Evaluation of the basophil activation test and skin prick testing for the diagnosis of sesame food allergy

Summary Background The prevalence of sesame food allergy (SFA) has increased over recent years, with the potential of anaphylactic reactions upon exposure. Oral food challenge (OFC) remains the diagnostic standard, yet its implementation may be risky. Commercial skin prick tests (SPT) have a low sensitivity. Investigation of alternate diagnostic methods is warranted. Objective To evaluate the utility of SPT and the basophil activation test (BAT) for SFA diagnosis. Methods Eighty‐two patients with suspected SFA completed an open OFC to sesame or reported a recent confirmed reaction. Patients were administered skin prick tests (SPT) with commercial sesame seed extract (CSSE) and a high protein concentration sesame extract (HPSE) (100 mg/mL protein).

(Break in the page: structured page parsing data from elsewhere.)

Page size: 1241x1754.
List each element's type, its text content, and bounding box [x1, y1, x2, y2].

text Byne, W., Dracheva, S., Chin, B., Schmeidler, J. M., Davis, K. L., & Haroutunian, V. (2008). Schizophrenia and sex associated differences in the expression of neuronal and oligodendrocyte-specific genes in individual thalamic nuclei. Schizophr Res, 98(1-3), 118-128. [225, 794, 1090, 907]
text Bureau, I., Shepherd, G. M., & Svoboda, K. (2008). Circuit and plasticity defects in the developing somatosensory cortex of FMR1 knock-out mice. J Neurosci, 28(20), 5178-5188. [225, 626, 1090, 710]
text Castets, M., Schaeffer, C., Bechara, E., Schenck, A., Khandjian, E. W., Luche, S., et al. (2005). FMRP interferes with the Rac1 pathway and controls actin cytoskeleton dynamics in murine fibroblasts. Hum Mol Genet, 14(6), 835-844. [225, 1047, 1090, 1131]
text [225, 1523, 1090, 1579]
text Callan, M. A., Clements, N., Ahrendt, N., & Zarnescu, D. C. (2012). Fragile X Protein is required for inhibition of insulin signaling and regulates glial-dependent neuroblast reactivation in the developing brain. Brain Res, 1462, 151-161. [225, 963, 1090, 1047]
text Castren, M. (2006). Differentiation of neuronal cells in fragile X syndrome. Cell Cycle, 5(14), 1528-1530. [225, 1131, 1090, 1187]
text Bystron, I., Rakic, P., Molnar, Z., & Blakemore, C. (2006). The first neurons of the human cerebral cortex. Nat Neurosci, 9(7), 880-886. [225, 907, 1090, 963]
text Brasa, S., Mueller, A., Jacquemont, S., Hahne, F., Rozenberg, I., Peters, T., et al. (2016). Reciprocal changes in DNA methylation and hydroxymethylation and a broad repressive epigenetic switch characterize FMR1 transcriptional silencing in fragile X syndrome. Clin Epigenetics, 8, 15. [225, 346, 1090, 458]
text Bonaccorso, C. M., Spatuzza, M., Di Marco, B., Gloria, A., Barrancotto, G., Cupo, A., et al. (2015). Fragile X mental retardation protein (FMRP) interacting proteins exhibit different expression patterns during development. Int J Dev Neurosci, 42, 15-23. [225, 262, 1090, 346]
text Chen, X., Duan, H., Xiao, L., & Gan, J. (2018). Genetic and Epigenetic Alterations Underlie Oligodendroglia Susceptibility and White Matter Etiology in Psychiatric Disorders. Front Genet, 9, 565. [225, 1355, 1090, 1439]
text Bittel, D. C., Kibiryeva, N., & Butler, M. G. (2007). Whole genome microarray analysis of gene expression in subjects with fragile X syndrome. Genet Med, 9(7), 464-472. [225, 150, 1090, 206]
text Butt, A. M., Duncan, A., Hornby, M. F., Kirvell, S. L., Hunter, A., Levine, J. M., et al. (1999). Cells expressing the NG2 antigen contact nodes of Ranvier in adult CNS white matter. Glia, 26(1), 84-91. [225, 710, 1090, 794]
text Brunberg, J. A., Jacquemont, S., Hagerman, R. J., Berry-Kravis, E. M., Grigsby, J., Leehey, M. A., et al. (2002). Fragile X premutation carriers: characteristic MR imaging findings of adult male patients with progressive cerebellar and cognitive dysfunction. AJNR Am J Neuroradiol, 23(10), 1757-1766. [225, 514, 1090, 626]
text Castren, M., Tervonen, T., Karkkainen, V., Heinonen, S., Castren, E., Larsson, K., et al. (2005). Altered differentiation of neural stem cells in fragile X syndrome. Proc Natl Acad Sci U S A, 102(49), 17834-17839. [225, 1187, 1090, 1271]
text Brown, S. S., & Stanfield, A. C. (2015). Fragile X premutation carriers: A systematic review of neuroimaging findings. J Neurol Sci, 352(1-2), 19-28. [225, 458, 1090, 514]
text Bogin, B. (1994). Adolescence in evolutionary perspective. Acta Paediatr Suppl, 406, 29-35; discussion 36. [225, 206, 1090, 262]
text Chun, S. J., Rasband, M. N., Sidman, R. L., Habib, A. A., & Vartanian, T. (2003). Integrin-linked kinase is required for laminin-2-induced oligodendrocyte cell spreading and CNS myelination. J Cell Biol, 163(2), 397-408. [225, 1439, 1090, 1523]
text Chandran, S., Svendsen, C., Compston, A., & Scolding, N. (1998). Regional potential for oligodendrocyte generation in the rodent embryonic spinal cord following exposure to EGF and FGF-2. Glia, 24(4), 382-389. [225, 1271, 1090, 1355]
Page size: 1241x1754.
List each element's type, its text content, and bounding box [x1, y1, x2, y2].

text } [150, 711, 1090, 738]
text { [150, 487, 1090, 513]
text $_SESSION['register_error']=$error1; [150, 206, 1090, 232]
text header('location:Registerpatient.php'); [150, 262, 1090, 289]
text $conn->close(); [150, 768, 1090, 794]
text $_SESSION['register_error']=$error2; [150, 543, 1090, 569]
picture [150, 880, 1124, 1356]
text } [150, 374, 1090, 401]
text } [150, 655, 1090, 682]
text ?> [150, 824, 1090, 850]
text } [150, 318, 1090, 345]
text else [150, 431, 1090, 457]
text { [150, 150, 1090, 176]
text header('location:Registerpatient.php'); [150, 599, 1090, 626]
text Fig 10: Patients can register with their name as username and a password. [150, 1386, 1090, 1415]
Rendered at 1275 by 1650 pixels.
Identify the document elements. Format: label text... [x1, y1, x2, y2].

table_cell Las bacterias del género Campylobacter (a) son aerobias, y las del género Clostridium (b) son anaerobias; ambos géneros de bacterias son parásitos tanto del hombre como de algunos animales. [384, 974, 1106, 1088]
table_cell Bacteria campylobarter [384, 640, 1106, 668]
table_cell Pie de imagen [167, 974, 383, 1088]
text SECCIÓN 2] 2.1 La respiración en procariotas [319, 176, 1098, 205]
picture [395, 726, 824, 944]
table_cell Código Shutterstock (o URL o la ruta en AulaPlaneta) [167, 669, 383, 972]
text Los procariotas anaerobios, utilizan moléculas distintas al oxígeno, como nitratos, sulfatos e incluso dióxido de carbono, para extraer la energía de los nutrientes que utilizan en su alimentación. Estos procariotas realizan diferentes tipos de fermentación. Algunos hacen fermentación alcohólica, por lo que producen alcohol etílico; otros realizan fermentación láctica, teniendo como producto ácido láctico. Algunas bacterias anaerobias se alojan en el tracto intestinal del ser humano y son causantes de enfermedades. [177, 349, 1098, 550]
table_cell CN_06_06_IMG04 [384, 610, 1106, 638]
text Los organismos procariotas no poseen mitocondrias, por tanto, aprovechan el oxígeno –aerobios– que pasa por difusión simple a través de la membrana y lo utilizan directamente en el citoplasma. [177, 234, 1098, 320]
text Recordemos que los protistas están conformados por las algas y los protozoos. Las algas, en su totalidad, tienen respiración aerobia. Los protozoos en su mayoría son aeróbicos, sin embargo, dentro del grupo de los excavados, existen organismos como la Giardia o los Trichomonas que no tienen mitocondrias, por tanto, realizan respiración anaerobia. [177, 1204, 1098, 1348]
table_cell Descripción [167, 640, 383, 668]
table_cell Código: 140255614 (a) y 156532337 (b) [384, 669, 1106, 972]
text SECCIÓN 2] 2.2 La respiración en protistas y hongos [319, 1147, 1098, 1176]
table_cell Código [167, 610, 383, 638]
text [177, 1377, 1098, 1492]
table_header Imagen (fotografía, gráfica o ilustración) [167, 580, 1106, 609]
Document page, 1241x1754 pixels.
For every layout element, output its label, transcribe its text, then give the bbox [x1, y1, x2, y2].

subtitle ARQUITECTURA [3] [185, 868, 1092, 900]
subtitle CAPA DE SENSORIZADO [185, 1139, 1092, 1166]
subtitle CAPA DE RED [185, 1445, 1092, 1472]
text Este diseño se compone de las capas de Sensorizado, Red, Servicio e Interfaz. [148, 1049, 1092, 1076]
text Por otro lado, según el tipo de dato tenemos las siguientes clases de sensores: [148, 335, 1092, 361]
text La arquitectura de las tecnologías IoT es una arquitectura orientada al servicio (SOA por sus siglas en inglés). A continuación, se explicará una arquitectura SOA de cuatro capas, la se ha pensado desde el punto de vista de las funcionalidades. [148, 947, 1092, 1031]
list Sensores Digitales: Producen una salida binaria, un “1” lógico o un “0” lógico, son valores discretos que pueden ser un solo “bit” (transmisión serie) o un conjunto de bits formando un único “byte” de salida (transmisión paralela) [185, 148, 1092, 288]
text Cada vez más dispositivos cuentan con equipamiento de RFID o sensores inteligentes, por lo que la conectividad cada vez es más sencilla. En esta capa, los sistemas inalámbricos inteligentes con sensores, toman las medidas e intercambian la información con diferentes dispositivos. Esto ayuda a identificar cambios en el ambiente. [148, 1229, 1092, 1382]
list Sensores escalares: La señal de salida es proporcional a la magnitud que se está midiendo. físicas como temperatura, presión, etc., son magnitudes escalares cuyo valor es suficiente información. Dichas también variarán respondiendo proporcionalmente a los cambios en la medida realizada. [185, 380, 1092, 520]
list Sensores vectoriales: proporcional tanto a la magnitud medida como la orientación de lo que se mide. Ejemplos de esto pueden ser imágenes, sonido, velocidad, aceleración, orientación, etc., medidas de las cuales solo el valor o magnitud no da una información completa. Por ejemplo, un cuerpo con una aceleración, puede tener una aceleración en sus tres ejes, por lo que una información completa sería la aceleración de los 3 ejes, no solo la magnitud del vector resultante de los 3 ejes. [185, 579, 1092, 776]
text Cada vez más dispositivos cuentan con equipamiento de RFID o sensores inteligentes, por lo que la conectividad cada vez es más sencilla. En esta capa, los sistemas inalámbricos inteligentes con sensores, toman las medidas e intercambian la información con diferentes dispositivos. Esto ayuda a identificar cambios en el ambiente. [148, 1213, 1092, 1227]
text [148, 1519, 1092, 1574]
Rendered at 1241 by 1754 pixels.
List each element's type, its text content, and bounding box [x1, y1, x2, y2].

Whole blood from 80 patients was stimulated with sesame seed extract (40‐10 000 ng/mL protein) for BAT), assessing CD63 and CD203c as activation markers. Results Sixty patients (73%) had IgE‐mediated reactions to sesame, and 22 (27%) did not react. Receiver operating characteristic (ROC) curve analysis demonstrated an area under the curve (AUC) of 0.87 for HPSE‐SPT and 0.66 for CSSE‐SPT. At 1000 ng/mL of sesame protein, induction of CD63 and CD203c was weakly but significantly associated with OFC eliciting dose by rank (Spearman's rho = −.42 (P < .01) and −.35 (P < .05) for CD63 and CD203c, respectively). By ROC analysis, the AUC was 0.86 for CD63 and was 0.81 for CD203c sesame‐induced basophil expression. Using HPSE‐SPT as a first test to definitively diagnose (n = 24) or rule‐out (n = 5) SFA and BAT as a second test to diagnose the remainder results in the correct classification of 73 of 80 (91%) patients, leaving one false negative and 4 false positive patients. Two BAT non‐responders remain unclassified by this algorithm. Conclusions & Clinical Relevance While prospective cohort validation is necessary, joint utilization of BAT and SPT with HPSE extract may obviate the need for OFC in most SFA patients.